Continuous demand for H2 and O2, two clean and efficient fuels, has created a need to find low-energy routes for producing them. ‘Water-splitting‘ is a chemical reaction wherein water can be broken into its components in a catalyzed process. In practical water splitting, excess potential is required over the thermodynamic limit. This excess is termed ‘overpotential’. An overpotential of 300 mV at a current density of 10 mA cm-2 (h10) benchmarks a good electrocatalyst. The best ones are based on noble metals such as Ru, Ir and Pt. Thus catalysts derived from cheaper metals are required.
Covalent Organic Frameworks (COFs) are materials that resemble graphene, but carry an excellent additional advantage in the form of tunable modular structures and ordered porosity. This enables insertion of specific hetero atoms (N, S, P) via a ‘by design‘ approach, which can ensure stronger interaction with metal based nanoparticles hosted within their pores.

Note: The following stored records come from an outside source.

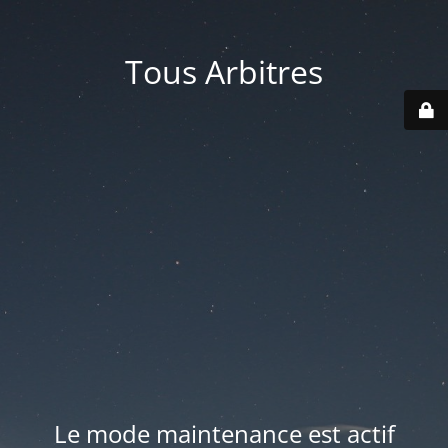
Tous Arbitres
Le mode maintenance est actif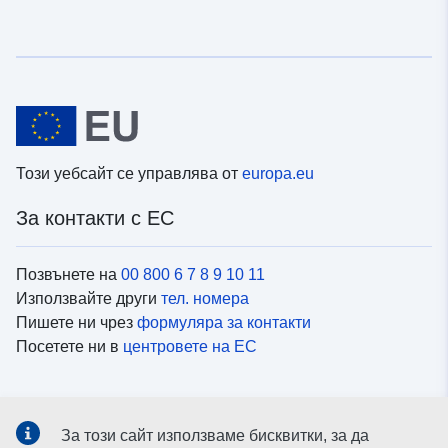
Този уебсайт се управлява от
europa.eu
За контакти с ЕС
Позвънете на
00 800 6 7 8 9 10 11
Използвайте други
тел. номера
Пишете ни чрез
формуляра за контакти
Посетете ни в
центровете на ЕС
Социални медии
За този сайт използваме бисквитки, за да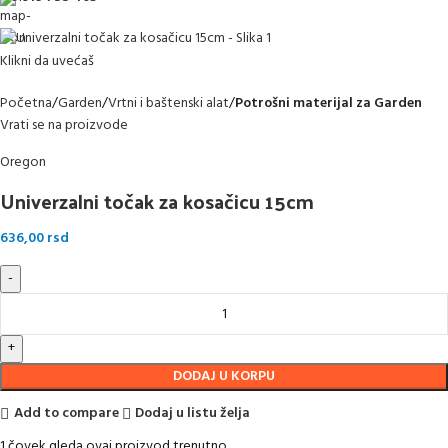
Klikni da uvećaš
Početna
Garden
Vrtni i baštenski alat
Potrošni materijal za Garden
Vrati se na proizvode
Oregon
Univerzalni točak za kosačicu 15cm
636,00
rsd
DODAJ U KORPU
Add to compare
Dodaj u listu želja
1
čovek gleda ovaj proizvod trenutno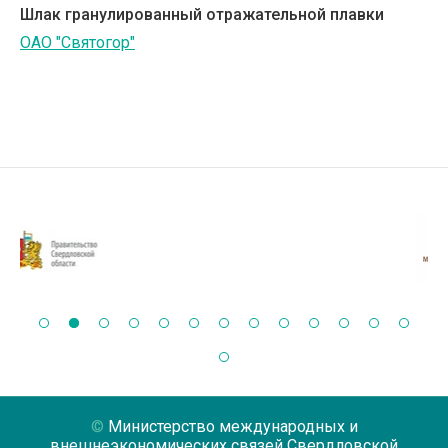
Шлак гранулированный отражательной плавки
ОАО "Святогор"
Министерство международных и
внешнеэкономических связей Свердловской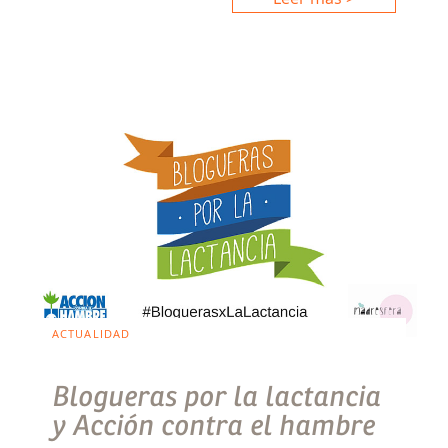
ACTUALIDAD
Blogueras por la lactancia
y Acción contra el hambre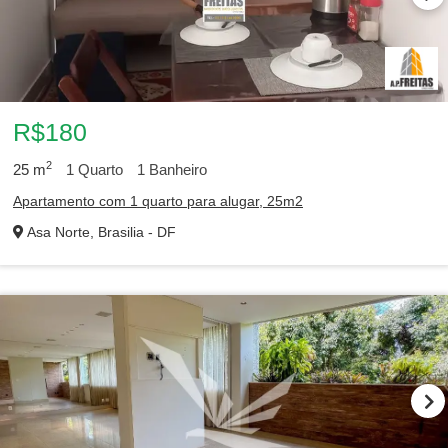
R$180
2
25
m
1
Quarto
1
Banheiro
Apartamento com 1 quarto para alugar, 25m2
Asa Norte, Brasilia - DF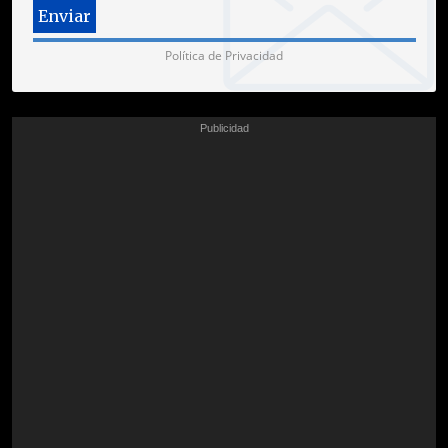
Política de Privacidad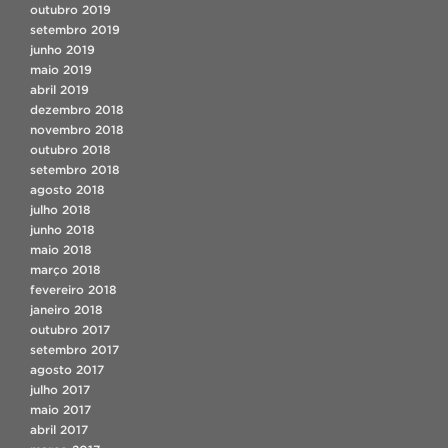
outubro 2019
setembro 2019
junho 2019
maio 2019
abril 2019
dezembro 2018
novembro 2018
outubro 2018
setembro 2018
agosto 2018
julho 2018
junho 2018
maio 2018
março 2018
fevereiro 2018
janeiro 2018
outubro 2017
setembro 2017
agosto 2017
julho 2017
maio 2017
abril 2017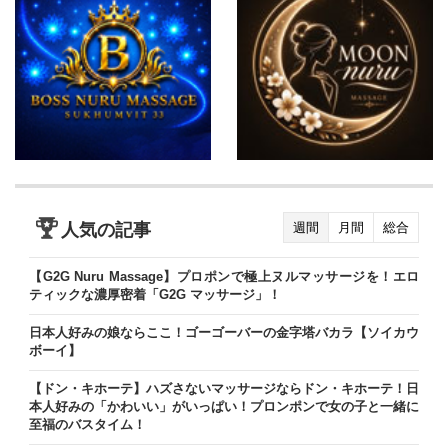
人気の記事
週間
月間
総合
【G2G Nuru Massage】プロポンで極上ヌルマッサージを！エロ
ティックな濃厚密着「G2G マッサージ」！
日本人好みの娘ならここ！ゴーゴーバーの金字塔バカラ【ソイカウ
ボーイ】
【ドン・キホーテ】ハズさないマッサージならドン・キホーテ！日
本人好みの「かわいい」がいっぱい！プロンポンで女の子と一緒に
至福のバスタイム！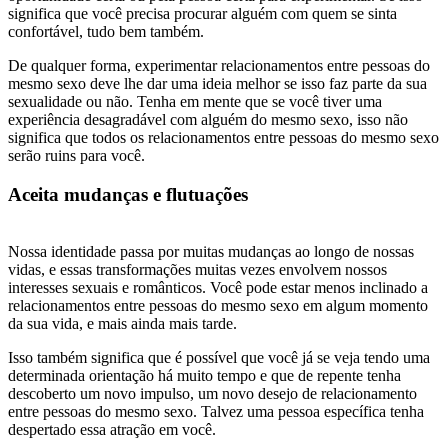
significa que você precisa procurar alguém com quem se sinta
confortável, tudo bem também.
De qualquer forma, experimentar relacionamentos entre pessoas do
mesmo sexo deve lhe dar uma ideia melhor se isso faz parte da sua
sexualidade ou não. Tenha em mente que se você tiver uma
experiência desagradável com alguém do mesmo sexo, isso não
significa que todos os relacionamentos entre pessoas do mesmo sexo
serão ruins para você.
Aceita mudanças e flutuações
Nossa identidade passa por muitas mudanças ao longo de nossas
vidas, e essas transformações muitas vezes envolvem nossos
interesses sexuais e românticos. Você pode estar menos inclinado a
relacionamentos entre pessoas do mesmo sexo em algum momento
da sua vida, e mais ainda mais tarde.
Isso também significa que é possível que você já se veja tendo uma
determinada orientação há muito tempo e que de repente tenha
descoberto um novo impulso, um novo desejo de relacionamento
entre pessoas do mesmo sexo. Talvez uma pessoa específica tenha
despertado essa atração em você.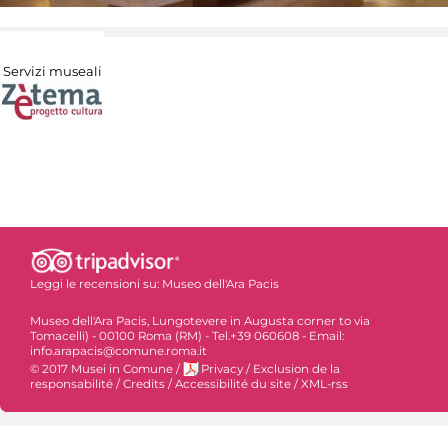
Servizi museali
Leggi le recensioni su:
Museo dell'Ara Pacis
Museo dell'Ara Pacis, Lungotevere in Augusta corner to via
Tomacelli) - 00100 Roma (RM) - Tel.+39 060608 - Email:
info.arapacis@comune.roma.it
© 2017 Musei in Comune
/
Privacy
/
Exclusion de la
responsabilité
/
Credits
/
Accessibilité du site
/
XML-rss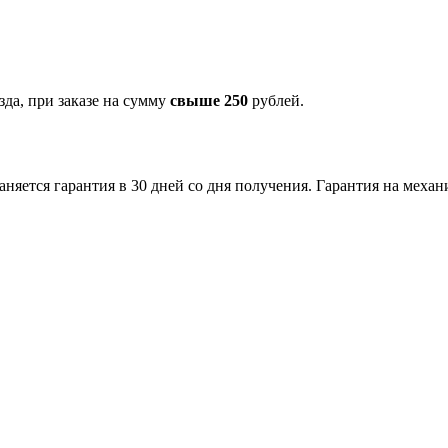
зда, при заказе на сумму
свыше 250
рублей.
аняется гарантия в 30 дней со дня получения. Гарантия на меха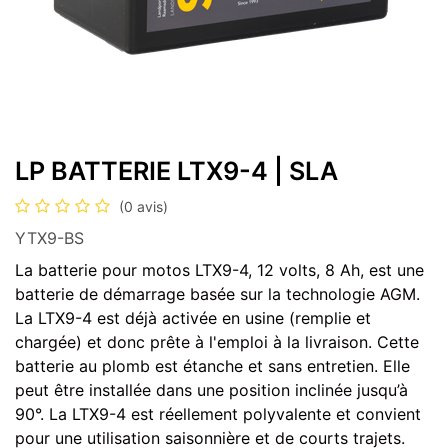
LP BATTERIE LTX9-4 | SLA
(0 avis)
YTX9-BS
La batterie pour motos LTX9-4, 12 volts, 8 Ah, est une
batterie de démarrage basée sur la technologie AGM.
La LTX9-4 est déjà activée en usine (remplie et
chargée) et donc prête à l'emploi à la livraison. Cette
batterie au plomb est étanche et sans entretien. Elle
peut être installée dans une position inclinée jusqu’à
90°. La LTX9-4 est réellement polyvalente et convient
pour une utilisation saisonnière et de courts trajets.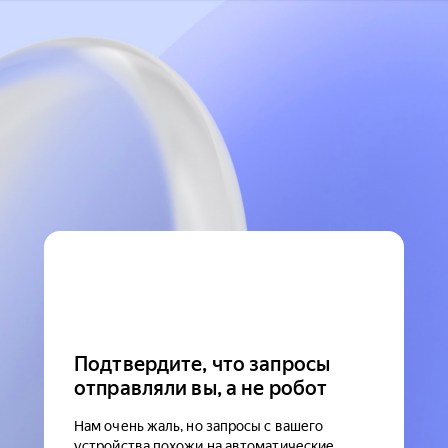
Подтвердите, что запросы
отправляли вы, а не робот
Нам очень жаль, но запросы с вашего
устройства похожи на автоматические.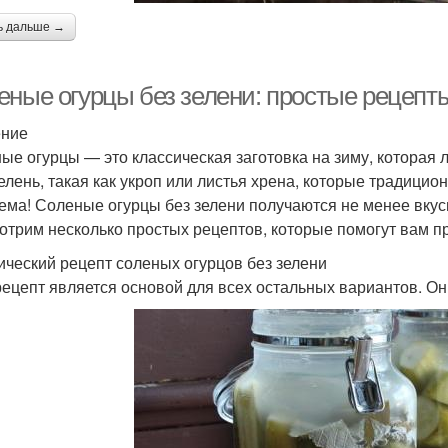
ь дальше →
еные огурцы без зелени: простые рецепт
ение
ые огурцы — это классическая заготовка на зиму, которая 
зелень, такая как укроп или листья хрена, которые традицио
ема! Соленые огурцы без зелени получаются не менее вкус
отрим несколько простых рецептов, которые помогут вам пр
ический рецепт соленых огурцов без зелени
рецепт является основой для всех остальных вариантов. Он 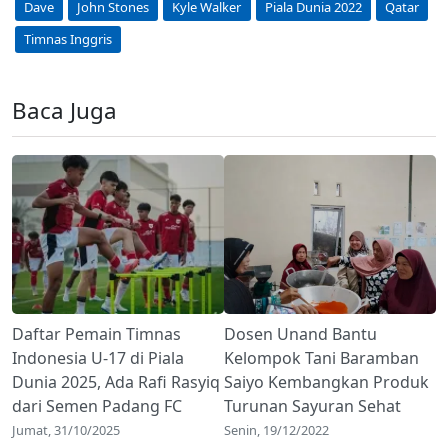
Dave
John Stones
Kyle Walker
Piala Dunia 2022
Qatar
Timnas Inggris
Baca Juga
Daftar Pemain Timnas
Dosen Unand Bantu
Indonesia U-17 di Piala
Kelompok Tani Baramban
Dunia 2025, Ada Rafi Rasyiq
Saiyo Kembangkan Produk
dari Semen Padang FC
Turunan Sayuran Sehat
Jumat, 31/10/2025
Senin, 19/12/2022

Vaidhyanathan and co-workers, at IISER Pune, have developed COF supported nickel/cobalt based electrocatalysts. Exploiting the modular construction of COF, in one case, Dinesh Mullangi has introduced sp3 nitrogen centers into the COF and this gives rise to a highly crystalline but flexible COF (IISERP-COF2), two structural features that generally do not co-exist. While the periodic insertion of N-atoms in the COF favors strong interaction with the Ni(OH)2 and/or Co(OH)2 nanoparticles (nPs), the flexibility of the COF generates aptly sized pores that confines these compounds into very small nanoparticles. This composite shows exceptional electrocatalytic activity towards oxidizing alkaline water (h10 = 250mV).
To this target, Shyamapada Nandi designed another COF to have a p-conjugated Benzimidazole based framework (IISERP-COF3). The high degree of conjugation renders this COF as all-organic conducting framework. By nano-confining metallic Ni3N in IISERP-COF3 a right locale is provided for large electronic-synergy between the host and the guest. As anticipated, this material oxidizes water with an even lower overpotential of h10 = 230 mV. The high activity is evident from the record-high amounts of O2 evolved (230 mmol h−1 g−1). This heralds the emergence of COF as apt support for electrocatalytic nanoparticles.